Miguel Ángel Vargas (Lebrija, 1978) is an Art Historian and Theatre Director. An independent researcher and artist who combines flamenco, theatre, and Romani history as experiential material for artistic and academic inquiry. He has worked internationally as an actor, director, set designer, curator, production manager, and cultural practitioner. Vargas has collaborated with academic institutions such as Central Saint Martins College of Arts (London) and the Critical Approach to Romani Studies Program at the Central European University (Budapest–Vienna); has advised cultural institutions including the National Gallery of Art (Washington) and Cultura y Ciudadanía (Spanish Ministry of Culture); and was a member of the Barvalipe Academy of ERIAC. Between 2021 and 2025, he was part of Seville’s municipal program for cultural mediation (ICAS). Since 2021, he has lectured in the Master’s program for Research and Analysis of Flamenco at the Universidad Pablo de Olavide, where he is also completing a PhD in Contemporary History focused on urban racialization.

 

Margareta Matache, PhD, is a Harvard Lecturer, co-founder, and Director of the Roma Program at Harvard University.

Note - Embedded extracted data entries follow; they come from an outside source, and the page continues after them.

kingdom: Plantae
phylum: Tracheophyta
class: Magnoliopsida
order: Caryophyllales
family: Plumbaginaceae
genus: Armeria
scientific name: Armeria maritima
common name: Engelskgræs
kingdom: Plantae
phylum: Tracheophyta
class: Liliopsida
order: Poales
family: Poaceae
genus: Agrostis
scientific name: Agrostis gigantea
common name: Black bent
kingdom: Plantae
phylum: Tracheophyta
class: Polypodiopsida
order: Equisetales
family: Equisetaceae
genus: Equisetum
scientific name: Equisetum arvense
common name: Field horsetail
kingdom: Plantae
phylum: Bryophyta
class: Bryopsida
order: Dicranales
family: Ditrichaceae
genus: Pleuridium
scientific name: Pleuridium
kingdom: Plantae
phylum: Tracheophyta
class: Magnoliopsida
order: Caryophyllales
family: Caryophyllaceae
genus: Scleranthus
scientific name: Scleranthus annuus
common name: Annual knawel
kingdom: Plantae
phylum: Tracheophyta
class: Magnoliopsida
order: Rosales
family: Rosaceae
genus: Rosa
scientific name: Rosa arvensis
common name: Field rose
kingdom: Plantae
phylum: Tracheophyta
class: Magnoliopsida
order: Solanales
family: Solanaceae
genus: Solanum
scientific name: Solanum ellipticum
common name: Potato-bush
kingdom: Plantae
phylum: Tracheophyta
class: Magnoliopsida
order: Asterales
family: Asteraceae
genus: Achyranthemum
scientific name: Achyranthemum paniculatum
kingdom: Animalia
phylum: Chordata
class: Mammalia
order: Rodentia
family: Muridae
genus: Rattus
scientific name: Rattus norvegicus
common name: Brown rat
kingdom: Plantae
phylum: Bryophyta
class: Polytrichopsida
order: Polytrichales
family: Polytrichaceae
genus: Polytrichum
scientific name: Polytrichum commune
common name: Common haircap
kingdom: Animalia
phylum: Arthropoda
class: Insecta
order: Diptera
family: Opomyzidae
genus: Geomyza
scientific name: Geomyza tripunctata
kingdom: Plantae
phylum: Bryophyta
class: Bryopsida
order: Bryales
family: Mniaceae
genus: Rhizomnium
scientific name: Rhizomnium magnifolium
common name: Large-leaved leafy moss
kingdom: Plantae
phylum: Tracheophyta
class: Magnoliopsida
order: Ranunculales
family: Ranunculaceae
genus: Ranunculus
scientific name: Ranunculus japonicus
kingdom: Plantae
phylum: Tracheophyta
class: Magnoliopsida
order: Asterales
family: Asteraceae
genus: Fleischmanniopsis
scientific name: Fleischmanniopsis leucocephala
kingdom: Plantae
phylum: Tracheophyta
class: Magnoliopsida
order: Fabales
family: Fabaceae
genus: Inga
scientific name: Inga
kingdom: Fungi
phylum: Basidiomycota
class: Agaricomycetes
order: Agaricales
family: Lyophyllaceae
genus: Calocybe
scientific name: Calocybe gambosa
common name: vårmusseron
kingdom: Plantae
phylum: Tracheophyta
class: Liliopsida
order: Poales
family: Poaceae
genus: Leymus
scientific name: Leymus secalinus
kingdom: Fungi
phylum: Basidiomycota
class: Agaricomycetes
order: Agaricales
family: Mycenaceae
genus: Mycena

She also serves on the Lancet Commission on Racism, Structural Discrimination, and Global Health. Matache is the co-editor of Time for Reparations: A Global Perspective (2021) and Realizing Roma Rights (2017). Her book, The Permanence of Anti-Roma Racism: (Un)uttered Sentences (Routledge), which explores anti-Roma racism and its specific and universal underpinnings, manifestations, and links to other oppressions, will be released in December 2025. With 25+ years in organizational leadership, policy advocacy, social change interventions, and academic work, she focuses on framing and addressing anti-Roma racism.

 

Ioanida Costache is Assistant Professor of Ethnomusicology and, by courtesy, Anthropology, at Stanford University. She is also an affiliate of the Center for Comparative Studies in Race and Ethnicity. Her work explores the legacies of Romani historical trauma, and the feminist critiques of the present, inscribed in Romani music, sound, and art. Her writing has been published in EuropeNow, RevistaARTA, Critical Romani Studies, and European History Quarterly. Her research has been supported by two Fulbright Grants and the Council of European Studies. She has held visiting and postdoctoral fellowships at the University of Pennsylvania, the United States Holocaust Memorial Museum, and the USC Shoah Foundation.